__Jobs__
- A) List every company, firm, or publication named in the news passage about Wendy's.
- B) From the listing, output unchanged the lines starting at the line that contains "sunpy 6.1.1 map" and ending at the line that contains "Pointing: header CRPIX1/2", with both of those lines included.

__Passage provided__
**********
Wendy's emphasized that no company-operated restaurants appear to be impacted, and explained that the franchise locations were likely affected as a result of attackers stealing credentials from third-party service providers who help maintain and support franchisees' POS systems.
Adam Levin, chairman and founder of identity theft firm IDT911, was critical of Wendy's statement. “Wendy's is quick to deflect blame and point the finger at franchisees and third-party service providers, and continues to make excuses by claiming the malware used by attackers is ‘highly sophisticated' and ‘extremely difficult to detect,'” said Levin in a statement provided to SCMagazine.com. “By downplaying the severity of the breach, Wendy's runs the risk of further compromising its reputation and has put tens of thousands of consumers in jeopardy.”
Jonathan Cran, vice president of operations at cybersecurity crowdsourcing service Bugcrowd, added in his own statement to SCMagazine.com, “It's surprising we don't see more follow-on breach announcements like this. Once an attacker is in and laterally moving throughout the network, it can be very difficult to fully contain and remove their access. Attackers are going after sources of magnetic stripe credit card data as consumers move to EMV "chip" cards. While EMV was not designed to prevent malware (ram scraper) attacks, in practicality, these cards would probably have protected consumers in this case."
**********
__Data rows__

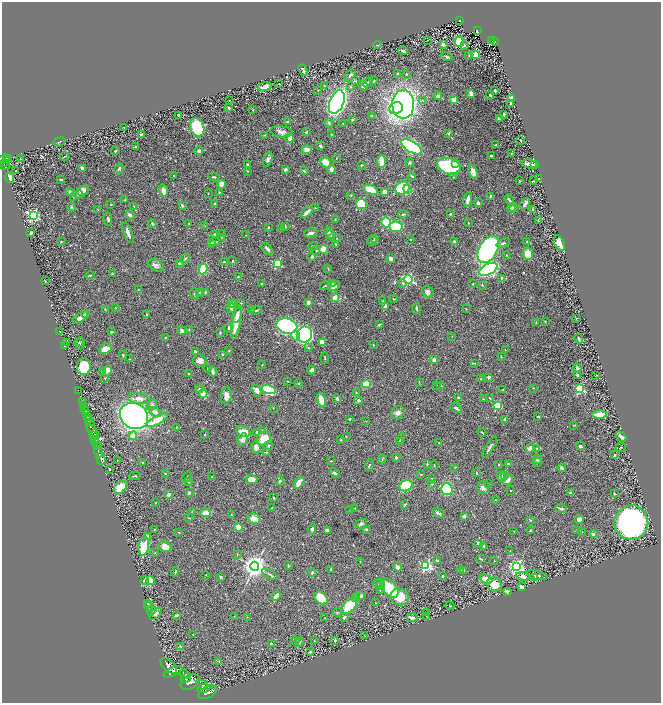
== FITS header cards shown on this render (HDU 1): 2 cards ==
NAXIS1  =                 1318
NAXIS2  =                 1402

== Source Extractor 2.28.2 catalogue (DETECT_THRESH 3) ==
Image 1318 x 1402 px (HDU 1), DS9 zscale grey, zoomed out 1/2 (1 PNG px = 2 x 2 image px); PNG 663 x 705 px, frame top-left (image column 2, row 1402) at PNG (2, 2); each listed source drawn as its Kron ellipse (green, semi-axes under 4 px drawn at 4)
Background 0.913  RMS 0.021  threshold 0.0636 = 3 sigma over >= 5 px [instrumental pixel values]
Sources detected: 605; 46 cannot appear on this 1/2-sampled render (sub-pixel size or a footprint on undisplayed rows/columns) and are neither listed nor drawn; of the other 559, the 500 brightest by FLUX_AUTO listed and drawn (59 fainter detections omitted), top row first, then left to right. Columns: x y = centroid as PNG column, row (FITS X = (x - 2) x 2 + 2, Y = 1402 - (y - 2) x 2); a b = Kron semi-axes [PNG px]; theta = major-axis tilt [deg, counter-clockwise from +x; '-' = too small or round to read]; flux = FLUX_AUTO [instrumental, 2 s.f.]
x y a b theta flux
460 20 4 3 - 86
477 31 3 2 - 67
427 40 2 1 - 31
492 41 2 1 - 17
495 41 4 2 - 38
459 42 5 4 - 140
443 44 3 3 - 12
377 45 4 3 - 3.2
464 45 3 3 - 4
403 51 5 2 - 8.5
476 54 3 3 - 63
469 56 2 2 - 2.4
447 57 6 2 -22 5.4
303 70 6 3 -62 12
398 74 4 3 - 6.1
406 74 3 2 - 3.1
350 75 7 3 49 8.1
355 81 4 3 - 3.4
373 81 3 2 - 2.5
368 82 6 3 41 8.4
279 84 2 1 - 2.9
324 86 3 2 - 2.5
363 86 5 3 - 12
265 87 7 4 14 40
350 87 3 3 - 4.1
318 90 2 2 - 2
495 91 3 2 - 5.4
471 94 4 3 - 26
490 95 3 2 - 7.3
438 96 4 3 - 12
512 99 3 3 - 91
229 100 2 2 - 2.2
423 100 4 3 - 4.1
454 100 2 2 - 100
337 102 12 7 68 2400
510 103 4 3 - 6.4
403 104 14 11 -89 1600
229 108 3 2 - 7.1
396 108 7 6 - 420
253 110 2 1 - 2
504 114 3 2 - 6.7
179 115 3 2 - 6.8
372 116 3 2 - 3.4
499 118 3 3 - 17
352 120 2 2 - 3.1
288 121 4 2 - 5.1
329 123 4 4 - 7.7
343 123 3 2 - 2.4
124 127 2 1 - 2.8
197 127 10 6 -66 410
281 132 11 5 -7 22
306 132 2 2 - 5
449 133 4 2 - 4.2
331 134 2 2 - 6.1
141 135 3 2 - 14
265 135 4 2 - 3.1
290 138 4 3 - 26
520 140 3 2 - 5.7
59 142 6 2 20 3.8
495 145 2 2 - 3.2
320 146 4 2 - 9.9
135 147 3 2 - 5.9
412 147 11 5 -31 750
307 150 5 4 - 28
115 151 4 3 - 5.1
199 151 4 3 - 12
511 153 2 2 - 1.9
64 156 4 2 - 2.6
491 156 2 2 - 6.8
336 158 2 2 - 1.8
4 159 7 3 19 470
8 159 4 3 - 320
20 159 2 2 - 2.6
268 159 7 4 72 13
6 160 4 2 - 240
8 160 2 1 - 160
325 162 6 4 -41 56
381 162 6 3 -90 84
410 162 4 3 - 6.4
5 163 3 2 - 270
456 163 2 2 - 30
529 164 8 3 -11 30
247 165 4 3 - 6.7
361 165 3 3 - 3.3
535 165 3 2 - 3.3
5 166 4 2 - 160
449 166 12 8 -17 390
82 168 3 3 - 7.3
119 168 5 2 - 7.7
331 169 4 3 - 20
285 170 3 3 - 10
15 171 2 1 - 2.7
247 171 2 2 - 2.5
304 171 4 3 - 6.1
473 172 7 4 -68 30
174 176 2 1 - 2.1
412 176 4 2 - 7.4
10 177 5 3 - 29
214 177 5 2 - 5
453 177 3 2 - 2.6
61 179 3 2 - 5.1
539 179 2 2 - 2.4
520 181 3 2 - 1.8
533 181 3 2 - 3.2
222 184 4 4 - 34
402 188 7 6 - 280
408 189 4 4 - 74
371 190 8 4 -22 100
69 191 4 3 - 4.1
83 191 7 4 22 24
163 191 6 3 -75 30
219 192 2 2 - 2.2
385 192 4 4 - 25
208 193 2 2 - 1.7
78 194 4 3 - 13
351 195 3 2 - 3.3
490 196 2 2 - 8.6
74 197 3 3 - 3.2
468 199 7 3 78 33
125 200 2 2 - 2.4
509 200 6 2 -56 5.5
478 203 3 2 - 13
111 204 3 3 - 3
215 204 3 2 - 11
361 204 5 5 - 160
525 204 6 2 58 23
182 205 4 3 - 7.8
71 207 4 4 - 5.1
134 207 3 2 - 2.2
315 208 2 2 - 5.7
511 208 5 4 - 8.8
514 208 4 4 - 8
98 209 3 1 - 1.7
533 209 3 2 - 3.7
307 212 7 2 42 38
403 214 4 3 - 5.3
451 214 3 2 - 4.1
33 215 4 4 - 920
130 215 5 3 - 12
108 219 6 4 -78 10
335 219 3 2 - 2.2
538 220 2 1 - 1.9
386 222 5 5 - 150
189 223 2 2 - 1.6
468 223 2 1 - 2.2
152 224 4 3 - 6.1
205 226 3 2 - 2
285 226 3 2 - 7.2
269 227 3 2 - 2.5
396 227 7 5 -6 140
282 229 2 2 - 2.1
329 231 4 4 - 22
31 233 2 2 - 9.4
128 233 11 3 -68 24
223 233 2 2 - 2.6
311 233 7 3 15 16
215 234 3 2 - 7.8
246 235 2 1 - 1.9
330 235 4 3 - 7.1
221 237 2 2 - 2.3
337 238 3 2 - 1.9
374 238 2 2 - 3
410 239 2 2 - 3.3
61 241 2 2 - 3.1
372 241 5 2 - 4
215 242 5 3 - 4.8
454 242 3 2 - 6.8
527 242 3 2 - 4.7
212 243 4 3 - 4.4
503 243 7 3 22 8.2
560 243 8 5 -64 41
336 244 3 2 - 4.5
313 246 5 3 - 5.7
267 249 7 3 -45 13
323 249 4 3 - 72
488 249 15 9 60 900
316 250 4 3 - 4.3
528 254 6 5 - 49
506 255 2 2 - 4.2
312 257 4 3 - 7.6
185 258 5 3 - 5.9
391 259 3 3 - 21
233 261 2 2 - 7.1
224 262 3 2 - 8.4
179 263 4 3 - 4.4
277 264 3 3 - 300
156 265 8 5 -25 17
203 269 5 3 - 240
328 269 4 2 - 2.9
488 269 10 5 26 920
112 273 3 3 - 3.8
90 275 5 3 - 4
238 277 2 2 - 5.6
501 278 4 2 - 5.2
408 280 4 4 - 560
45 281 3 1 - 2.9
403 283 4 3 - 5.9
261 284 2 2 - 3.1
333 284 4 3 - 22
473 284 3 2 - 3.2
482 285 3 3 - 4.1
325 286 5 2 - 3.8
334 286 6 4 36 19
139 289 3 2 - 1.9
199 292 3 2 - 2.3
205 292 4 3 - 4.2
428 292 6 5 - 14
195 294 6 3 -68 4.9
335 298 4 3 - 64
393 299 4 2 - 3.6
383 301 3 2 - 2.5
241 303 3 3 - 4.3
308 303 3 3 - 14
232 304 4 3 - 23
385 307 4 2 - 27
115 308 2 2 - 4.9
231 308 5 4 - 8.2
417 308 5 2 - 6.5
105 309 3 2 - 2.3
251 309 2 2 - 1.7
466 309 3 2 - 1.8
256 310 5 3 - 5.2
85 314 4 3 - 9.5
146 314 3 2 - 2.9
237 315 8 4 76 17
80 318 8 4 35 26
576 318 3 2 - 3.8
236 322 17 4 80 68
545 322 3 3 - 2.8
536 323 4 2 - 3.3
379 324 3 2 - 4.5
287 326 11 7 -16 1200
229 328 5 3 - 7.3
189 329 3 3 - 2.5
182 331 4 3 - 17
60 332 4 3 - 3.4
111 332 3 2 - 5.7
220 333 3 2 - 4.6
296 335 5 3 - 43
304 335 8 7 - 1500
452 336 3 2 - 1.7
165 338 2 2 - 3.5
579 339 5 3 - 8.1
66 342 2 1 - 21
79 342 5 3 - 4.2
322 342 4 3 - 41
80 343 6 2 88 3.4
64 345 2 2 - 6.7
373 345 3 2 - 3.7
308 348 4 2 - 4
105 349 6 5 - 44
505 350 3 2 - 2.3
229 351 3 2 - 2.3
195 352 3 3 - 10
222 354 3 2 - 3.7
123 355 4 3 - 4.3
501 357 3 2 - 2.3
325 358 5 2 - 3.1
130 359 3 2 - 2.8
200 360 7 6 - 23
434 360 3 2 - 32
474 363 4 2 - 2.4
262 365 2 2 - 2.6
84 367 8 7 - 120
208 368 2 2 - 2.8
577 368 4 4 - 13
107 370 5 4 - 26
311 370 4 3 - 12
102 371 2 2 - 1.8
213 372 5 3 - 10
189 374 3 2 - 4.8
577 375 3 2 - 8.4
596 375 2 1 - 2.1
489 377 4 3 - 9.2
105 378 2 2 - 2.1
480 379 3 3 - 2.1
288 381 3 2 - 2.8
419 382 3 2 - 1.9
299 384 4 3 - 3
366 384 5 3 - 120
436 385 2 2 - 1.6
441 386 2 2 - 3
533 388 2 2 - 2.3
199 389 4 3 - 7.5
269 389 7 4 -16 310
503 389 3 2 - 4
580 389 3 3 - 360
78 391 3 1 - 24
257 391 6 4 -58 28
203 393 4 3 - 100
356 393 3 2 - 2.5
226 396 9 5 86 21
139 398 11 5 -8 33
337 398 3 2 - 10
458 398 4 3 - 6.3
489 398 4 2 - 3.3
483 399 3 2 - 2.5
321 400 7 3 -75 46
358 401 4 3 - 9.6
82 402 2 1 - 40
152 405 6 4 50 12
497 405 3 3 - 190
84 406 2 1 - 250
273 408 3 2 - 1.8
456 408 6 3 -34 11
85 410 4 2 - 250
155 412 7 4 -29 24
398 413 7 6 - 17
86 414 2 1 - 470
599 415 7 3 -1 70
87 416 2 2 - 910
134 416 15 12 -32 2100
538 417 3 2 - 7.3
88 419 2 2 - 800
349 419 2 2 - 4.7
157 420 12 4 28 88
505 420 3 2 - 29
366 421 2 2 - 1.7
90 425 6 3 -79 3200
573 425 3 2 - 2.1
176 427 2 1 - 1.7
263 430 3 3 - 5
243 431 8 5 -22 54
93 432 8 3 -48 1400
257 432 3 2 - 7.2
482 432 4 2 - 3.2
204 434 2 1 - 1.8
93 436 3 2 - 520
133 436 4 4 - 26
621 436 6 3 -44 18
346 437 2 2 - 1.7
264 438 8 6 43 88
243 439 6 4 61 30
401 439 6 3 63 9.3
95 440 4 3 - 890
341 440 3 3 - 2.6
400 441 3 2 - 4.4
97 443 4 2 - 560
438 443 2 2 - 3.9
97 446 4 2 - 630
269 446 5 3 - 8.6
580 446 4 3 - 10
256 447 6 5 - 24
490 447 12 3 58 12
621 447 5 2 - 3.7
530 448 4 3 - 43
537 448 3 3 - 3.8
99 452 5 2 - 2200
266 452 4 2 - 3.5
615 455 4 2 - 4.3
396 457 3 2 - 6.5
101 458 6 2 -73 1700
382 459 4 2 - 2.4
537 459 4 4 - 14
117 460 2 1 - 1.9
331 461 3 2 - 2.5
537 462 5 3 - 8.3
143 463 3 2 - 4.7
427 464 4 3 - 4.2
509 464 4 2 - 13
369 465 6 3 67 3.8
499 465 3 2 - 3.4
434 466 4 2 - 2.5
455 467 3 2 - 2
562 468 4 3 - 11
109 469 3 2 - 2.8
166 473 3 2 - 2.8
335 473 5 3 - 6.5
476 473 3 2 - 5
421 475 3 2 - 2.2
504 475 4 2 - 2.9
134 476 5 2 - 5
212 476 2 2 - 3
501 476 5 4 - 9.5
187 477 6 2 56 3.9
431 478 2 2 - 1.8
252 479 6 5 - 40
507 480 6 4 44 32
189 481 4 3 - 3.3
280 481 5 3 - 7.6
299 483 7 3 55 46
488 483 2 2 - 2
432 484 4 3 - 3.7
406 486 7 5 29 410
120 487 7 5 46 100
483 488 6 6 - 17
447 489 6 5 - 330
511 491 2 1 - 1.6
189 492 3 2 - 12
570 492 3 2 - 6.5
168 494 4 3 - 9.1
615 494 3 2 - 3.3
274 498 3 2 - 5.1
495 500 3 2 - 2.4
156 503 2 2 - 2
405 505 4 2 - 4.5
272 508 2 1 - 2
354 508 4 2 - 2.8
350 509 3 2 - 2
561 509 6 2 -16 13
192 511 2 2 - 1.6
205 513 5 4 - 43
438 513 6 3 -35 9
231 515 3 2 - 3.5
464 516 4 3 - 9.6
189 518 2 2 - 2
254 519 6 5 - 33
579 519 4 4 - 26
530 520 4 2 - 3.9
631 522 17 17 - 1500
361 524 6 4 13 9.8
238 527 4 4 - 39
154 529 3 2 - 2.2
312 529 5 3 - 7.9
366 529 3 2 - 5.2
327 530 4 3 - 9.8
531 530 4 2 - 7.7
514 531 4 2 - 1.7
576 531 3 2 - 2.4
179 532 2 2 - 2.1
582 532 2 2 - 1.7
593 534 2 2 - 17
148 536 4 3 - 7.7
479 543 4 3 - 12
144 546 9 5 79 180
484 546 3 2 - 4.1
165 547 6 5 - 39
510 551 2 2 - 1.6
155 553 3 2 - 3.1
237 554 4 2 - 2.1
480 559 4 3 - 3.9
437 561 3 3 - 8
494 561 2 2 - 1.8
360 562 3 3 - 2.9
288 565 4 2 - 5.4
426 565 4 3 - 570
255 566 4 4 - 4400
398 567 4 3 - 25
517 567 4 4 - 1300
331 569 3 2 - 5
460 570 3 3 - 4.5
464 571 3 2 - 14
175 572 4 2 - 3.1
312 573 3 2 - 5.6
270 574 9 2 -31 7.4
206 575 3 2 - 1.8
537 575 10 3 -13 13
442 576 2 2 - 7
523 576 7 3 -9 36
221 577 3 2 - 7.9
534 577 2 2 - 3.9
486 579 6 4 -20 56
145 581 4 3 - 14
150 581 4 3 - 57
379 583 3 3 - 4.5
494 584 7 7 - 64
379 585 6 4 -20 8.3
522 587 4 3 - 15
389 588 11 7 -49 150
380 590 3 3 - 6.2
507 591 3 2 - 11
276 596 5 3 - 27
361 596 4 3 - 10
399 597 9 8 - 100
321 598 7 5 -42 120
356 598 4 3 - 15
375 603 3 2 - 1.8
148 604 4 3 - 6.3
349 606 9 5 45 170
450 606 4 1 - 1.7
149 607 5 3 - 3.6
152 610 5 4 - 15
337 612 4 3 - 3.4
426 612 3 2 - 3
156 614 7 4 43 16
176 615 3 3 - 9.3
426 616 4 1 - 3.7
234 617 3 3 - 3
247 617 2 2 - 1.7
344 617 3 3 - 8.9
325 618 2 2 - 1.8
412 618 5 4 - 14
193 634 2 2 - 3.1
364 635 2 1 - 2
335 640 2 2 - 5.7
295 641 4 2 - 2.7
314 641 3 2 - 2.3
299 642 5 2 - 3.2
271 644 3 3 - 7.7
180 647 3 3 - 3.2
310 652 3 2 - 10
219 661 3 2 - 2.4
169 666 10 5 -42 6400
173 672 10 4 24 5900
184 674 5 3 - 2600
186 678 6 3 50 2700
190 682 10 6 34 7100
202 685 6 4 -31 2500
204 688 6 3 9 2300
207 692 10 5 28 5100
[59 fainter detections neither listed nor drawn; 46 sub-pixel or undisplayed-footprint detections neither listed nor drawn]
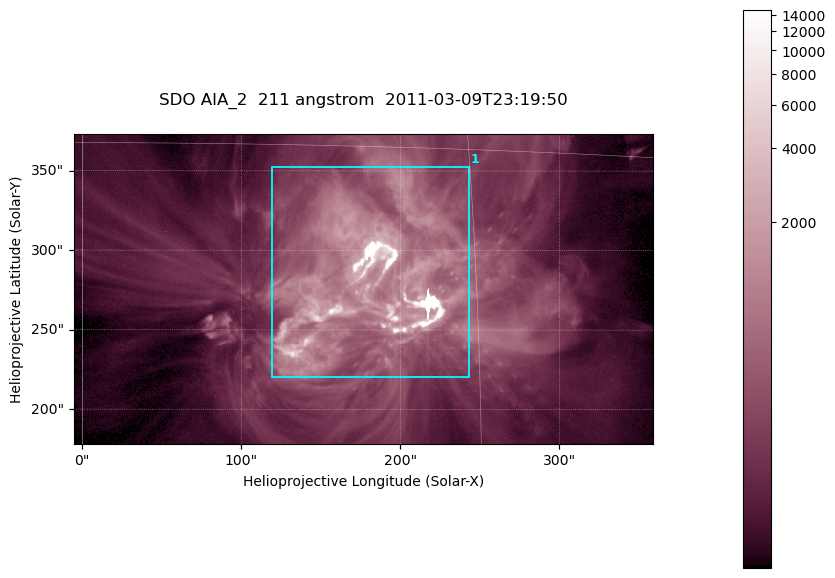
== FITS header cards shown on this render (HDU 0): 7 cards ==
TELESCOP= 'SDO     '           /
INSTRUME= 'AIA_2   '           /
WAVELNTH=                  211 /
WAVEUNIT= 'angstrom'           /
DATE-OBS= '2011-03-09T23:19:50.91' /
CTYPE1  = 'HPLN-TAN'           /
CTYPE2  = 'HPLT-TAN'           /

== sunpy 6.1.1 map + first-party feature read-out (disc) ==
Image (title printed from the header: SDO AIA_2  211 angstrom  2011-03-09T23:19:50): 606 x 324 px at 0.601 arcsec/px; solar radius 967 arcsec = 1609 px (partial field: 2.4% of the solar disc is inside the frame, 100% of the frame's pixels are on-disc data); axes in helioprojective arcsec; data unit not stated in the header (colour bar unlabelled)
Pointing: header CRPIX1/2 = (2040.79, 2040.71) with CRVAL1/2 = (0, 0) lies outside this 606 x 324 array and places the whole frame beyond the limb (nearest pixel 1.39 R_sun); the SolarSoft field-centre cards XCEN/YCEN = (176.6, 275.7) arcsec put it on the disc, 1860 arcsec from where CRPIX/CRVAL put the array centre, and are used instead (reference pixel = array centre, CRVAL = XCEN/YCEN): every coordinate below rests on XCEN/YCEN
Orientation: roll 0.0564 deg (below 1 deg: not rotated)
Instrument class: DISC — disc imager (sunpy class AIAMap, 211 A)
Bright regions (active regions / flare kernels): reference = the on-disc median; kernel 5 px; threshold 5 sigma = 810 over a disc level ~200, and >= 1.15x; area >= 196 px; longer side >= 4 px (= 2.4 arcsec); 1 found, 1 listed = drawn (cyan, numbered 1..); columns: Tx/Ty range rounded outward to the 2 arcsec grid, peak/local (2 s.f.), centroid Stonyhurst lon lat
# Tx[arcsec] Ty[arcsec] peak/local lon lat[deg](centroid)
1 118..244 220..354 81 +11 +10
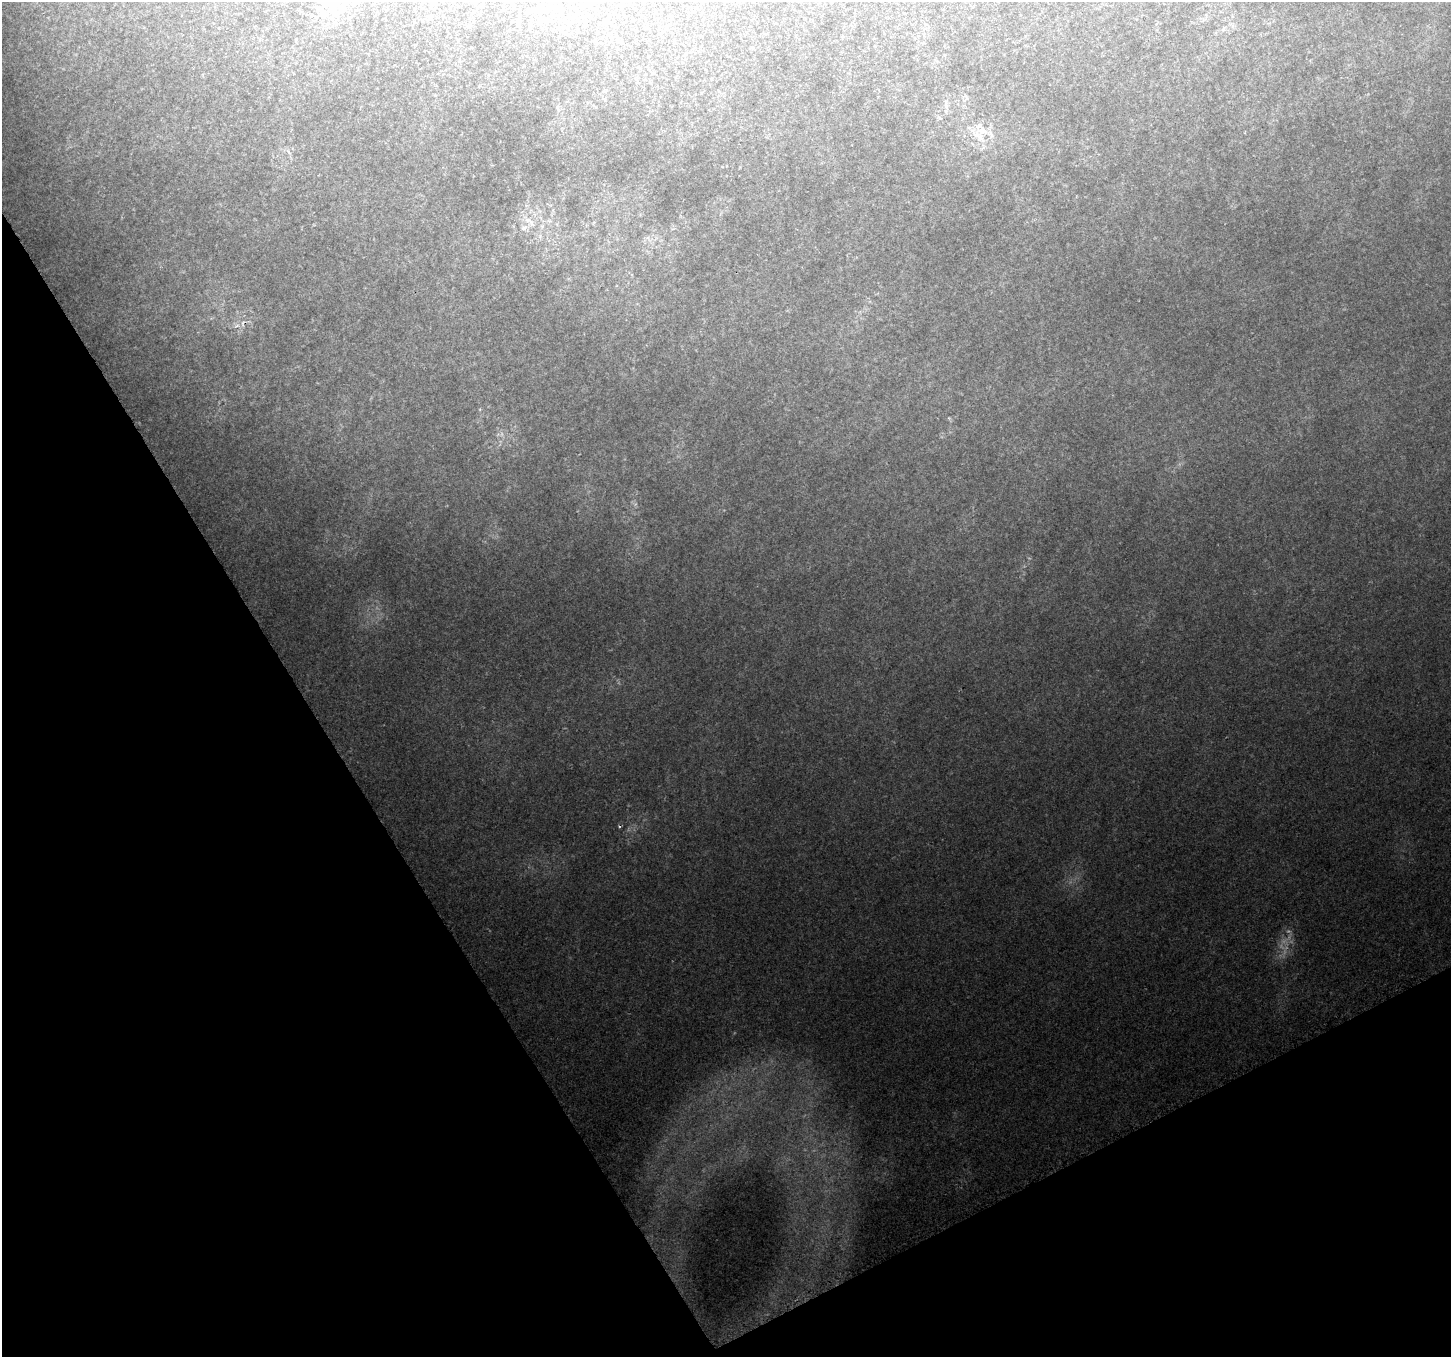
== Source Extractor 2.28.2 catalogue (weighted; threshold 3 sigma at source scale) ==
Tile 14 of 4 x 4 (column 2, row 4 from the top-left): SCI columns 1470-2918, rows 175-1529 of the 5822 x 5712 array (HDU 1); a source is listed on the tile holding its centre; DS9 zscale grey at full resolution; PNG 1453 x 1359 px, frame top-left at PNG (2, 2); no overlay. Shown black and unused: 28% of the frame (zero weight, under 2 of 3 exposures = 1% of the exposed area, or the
**********
__Answers in order__
- A) Wendy's, IDT911, SCMagazine.com, Bugcrowd

- B)
== sunpy 6.1.1 map + first-party feature read-out (disc) ==
Image (title printed from the header: SDO AIA_2  211 angstrom  2011-03-09T23:19:50): 606 x 324 px at 0.601 arcsec/px; solar radius 967 arcsec = 1609 px (partial field: 2.4% of the solar disc is inside the frame, 100% of the frame's pixels are on-disc data); axes in helioprojective arcsec; data unit not stated in the header (colour bar unlabelled)
Pointing: header CRPIX1/2 = (2040.79, 2040.71) with CRVAL1/2 = (0, 0) lies outside this 606 x 324 array and places the whole frame beyond the limb (nearest pixel 1.39 R_sun); the SolarSoft field-centre cards XCEN/YCEN = (176.6, 275.7) arcsec put it on the disc, 1860 arcsec from where CRPIX/CRVAL put the array centre, and are used instead (reference pixel = array centre, CRVAL = XCEN/YCEN): every coordinate below rests on XCEN/YCEN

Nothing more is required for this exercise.